-- Opening Marker --

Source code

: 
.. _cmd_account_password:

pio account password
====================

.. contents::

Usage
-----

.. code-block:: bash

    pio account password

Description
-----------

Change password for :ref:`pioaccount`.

-- Closing Marker --

- The task: Each record above needs to be set down again, word for word.

- Answer to this exercise:
Source code

: 
.. _cmd_account_password:

pio account password
====================

.. contents::

Usage
-----

.. code-block:: bash

    pio account password

Description
-----------

Change password for :ref:`pioaccount`.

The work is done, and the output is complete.